Le Cap Corse



Extrémité nord de la Corse, le Cap Corse forme une avancée dans la mer de 40 km de long et de 12 à 15 km de large. La chaîne montagneuse qui divise le Cap dans sa longueur est légèrement plus à l’ouest, ce qui donne des façades occidentale et orientale très différentes. La première est très abrupte. Desservie par une route de corniche spectaculaire, elle abrite des villages nichés sur les hauteurs. La seconde est ponctuée de plages et de ports, tandis que les plaines remontent lentement vers les villages en retrait. On peut faire le tour du Cap Corse en quelques heures, de Bastia à Saint-Florent, pour s’enivrer de paysages changeants. La balade par la D80 est longue mais belle. Cependant, pour mieux découvrir cette région de marins, il faut y retourner pour y séjourner.

Canari. Il faut prendre la D33 pour découvrir ce village accroché à flanc de montagne. De là-haut, la vue est extraordinaire. Canari a la particularité d’être constitué de 11 hameaux. Ne pas rater le clocher isolé sur la place qui fut érigé là, à l’écart de l’église Saint-François, car les cloches de celle-ci ne pouvaient être entendues dans les villages avoisinants. Prenez également le temps de voir les deux églises (l’une est de style baroque, l’autre romano-pisan).

Lavasina abrite l’église du XVIIe siècle, Notre-Dame-des-Grâces. Le tableau La Madona di Lavasina, attribué à l’école du Perugin (XVIe siècle), est considéré comme miraculeux.

Centuri. Sur le versant ouest du Cap, le port de Centuri est peut-être la plus belle marine du Cap Corse. Les origines de son implantation remontent au vie siècle. C’est aujourd’hui l’un des ports de pêche les plus actifs de la région.

Canelle et Morsiglia. Le premier est un petit hameau dont l’origine remonte à l’époque romaine. Le second est intérressant pour ses maisons-tours, son couvent du XVe siècle et l’église Saint-Cyprien.
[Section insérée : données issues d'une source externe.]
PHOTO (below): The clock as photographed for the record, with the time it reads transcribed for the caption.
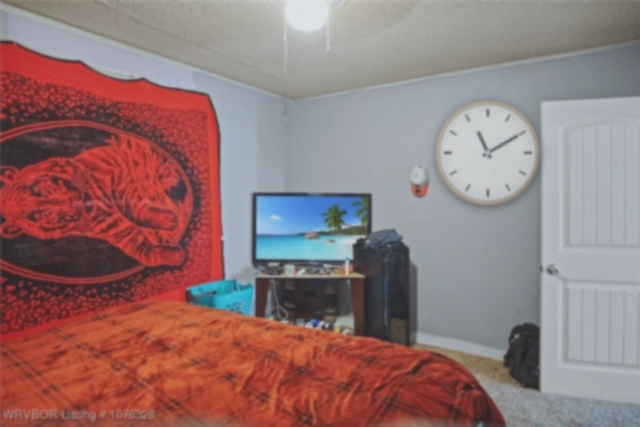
11:10
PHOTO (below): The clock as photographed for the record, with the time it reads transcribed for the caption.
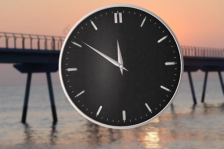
11:51
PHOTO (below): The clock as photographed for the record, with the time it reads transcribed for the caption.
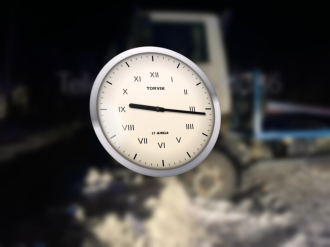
9:16
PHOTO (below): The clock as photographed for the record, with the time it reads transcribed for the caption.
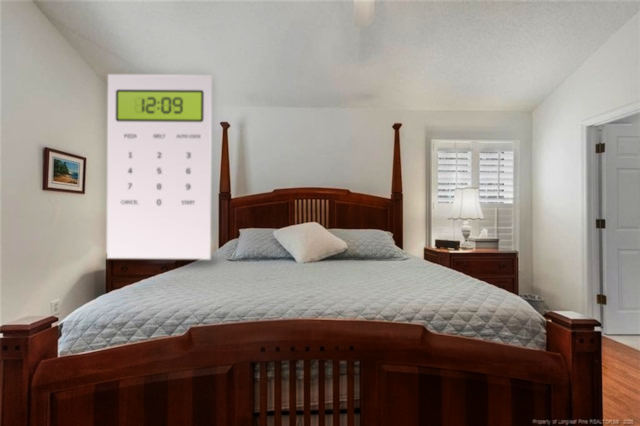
12:09
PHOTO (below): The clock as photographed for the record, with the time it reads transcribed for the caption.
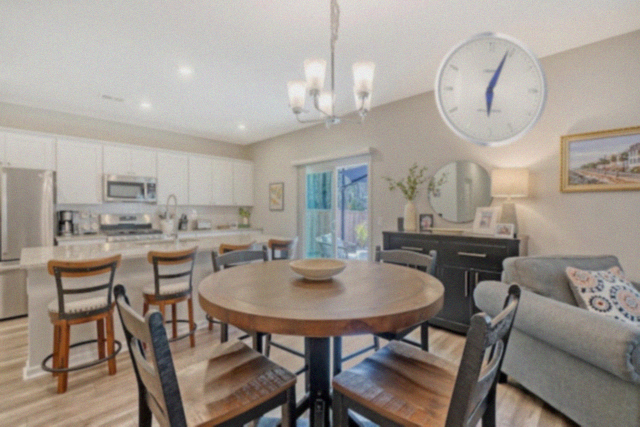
6:04
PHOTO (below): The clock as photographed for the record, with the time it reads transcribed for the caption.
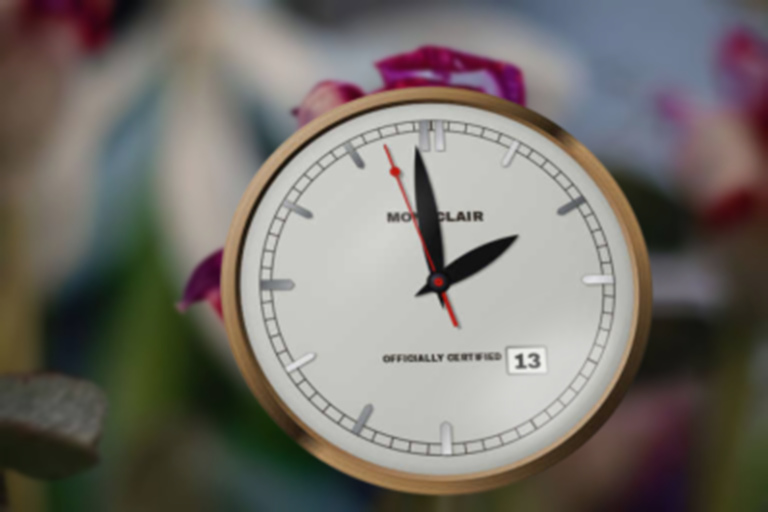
1:58:57
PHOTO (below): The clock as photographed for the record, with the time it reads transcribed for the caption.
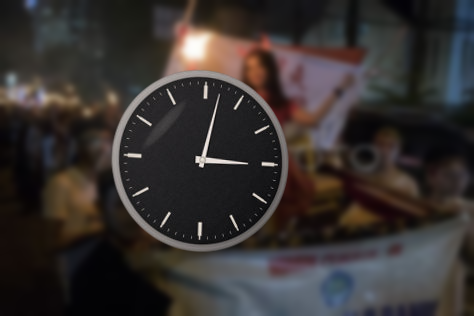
3:02
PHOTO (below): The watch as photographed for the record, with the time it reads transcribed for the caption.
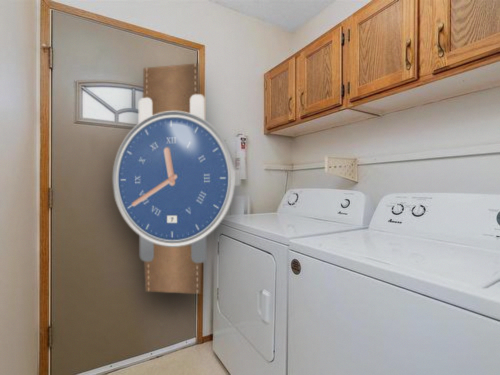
11:40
Nonza. Perché sur un éperon rocheux, et dominant la mer d’une manière impressionnante, ce village peut se flatter d’avoir un joli patrimoine, notamment l’église Sainte-Julie (XVIe siècle), la fontaine di Santa Giulia, sur le chemin qui descend vers la plage ou la chapelle Santa Maria à proximité du hameau de Cavicchioni.
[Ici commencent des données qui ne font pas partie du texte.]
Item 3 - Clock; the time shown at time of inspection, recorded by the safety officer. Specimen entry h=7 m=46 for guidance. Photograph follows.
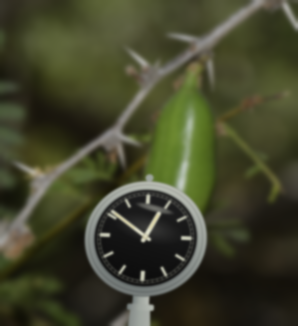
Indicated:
h=12 m=51
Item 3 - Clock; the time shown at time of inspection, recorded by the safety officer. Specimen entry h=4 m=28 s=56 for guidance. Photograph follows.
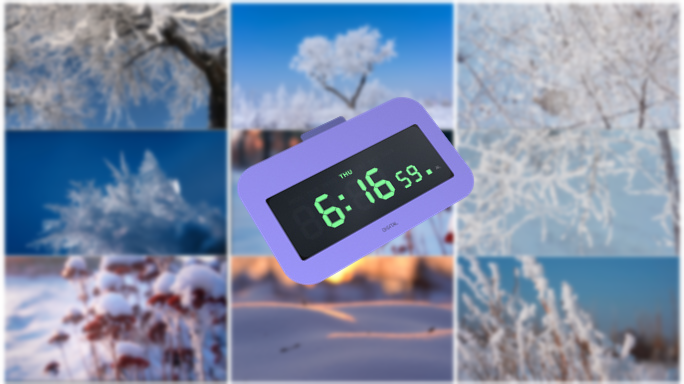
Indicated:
h=6 m=16 s=59
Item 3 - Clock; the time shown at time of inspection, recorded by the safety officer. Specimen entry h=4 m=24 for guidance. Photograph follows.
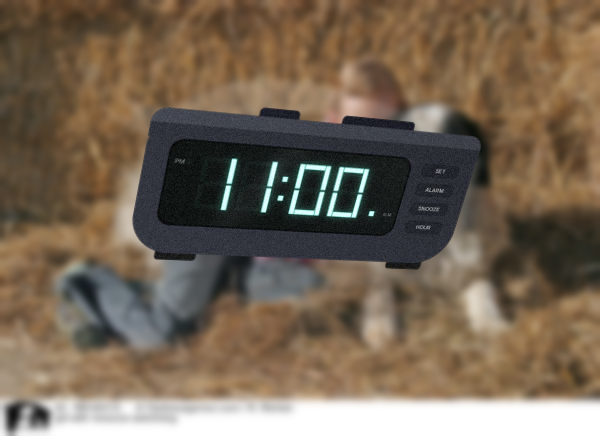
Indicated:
h=11 m=0
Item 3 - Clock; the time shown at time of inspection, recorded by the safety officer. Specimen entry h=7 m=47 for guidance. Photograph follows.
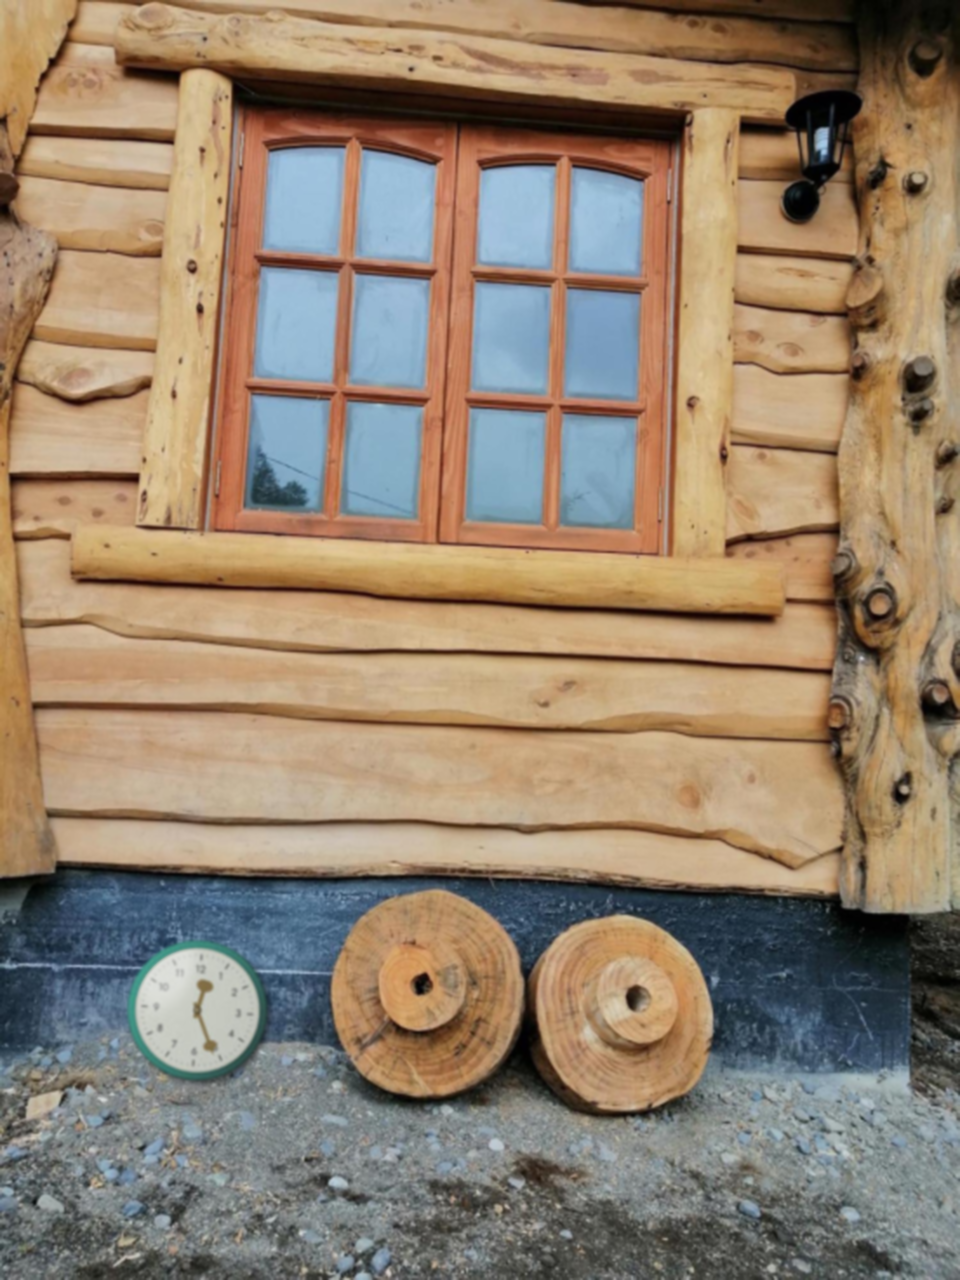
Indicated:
h=12 m=26
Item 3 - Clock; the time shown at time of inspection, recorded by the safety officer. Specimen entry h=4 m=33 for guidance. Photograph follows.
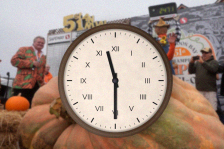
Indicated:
h=11 m=30
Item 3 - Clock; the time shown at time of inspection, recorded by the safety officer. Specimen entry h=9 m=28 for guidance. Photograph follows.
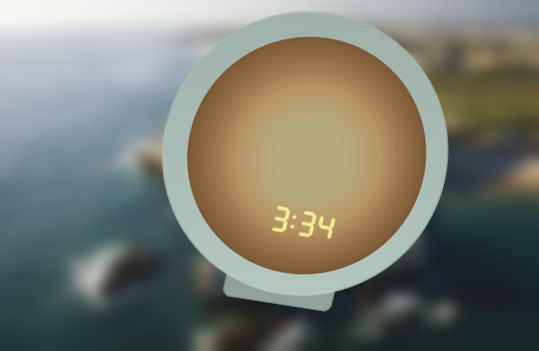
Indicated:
h=3 m=34
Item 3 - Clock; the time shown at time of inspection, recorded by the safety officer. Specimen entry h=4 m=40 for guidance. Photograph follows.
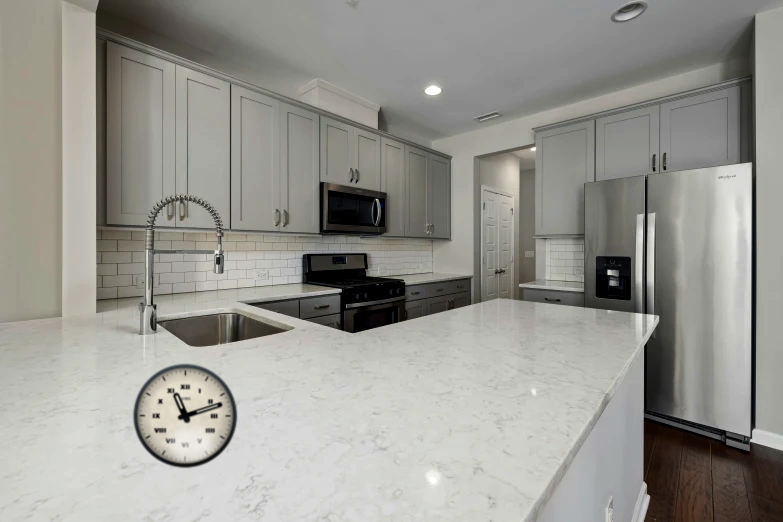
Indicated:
h=11 m=12
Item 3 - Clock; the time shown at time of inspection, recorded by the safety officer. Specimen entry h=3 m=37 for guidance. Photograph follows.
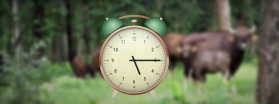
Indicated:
h=5 m=15
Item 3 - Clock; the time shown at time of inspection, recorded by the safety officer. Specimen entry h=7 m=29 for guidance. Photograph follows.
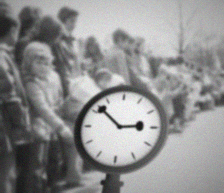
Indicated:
h=2 m=52
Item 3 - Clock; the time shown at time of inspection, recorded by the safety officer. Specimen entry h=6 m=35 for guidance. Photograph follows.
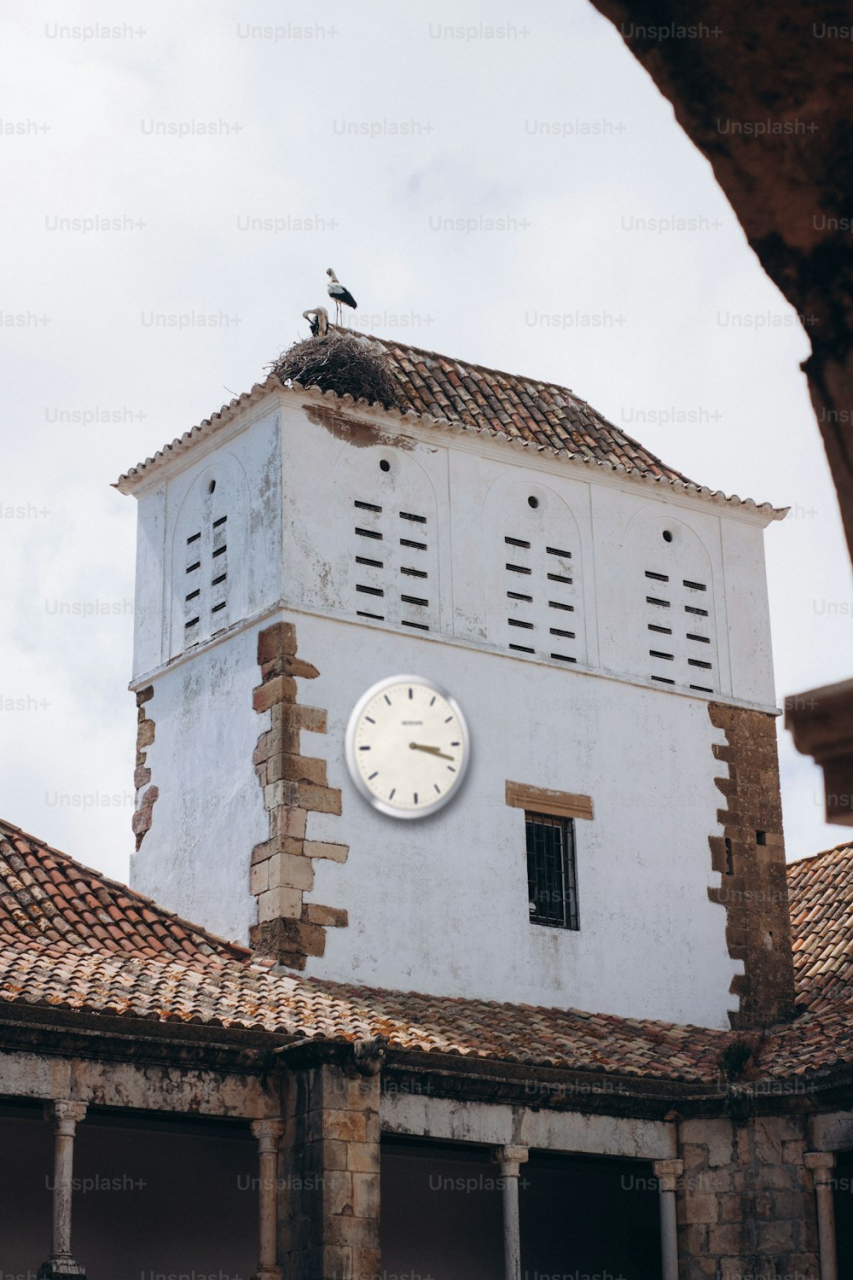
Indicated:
h=3 m=18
Erbalunga. Marine du village de Brando, Erbalunga est construit sur les rochers. Avec sa tour génoise et ses maisons les pieds dans l’eau, ce village est un petit bijou pour les amateurs de photo. Il est aussi le berceau de la famille de Paul Valéry.

Santa Severa et Luri. C’est à Santa Severa, petit port de plaisance bien protégé, que l’on peut choisir de rejoindre la côte ouest par la D180 qui passe par Luri ou de continuer par la D80 jusqu’à Macinaggio.

Macinaggio. Ce village a longtemps été un port de pêche et de commerce important sur la mer Tyrrhénienne. C’est là que débarqua Pasquale Paoli au retour de son premier exil. Aujourd’hui voué aux plaisanciers, il accueille un nombre important de bateaux italiens et français.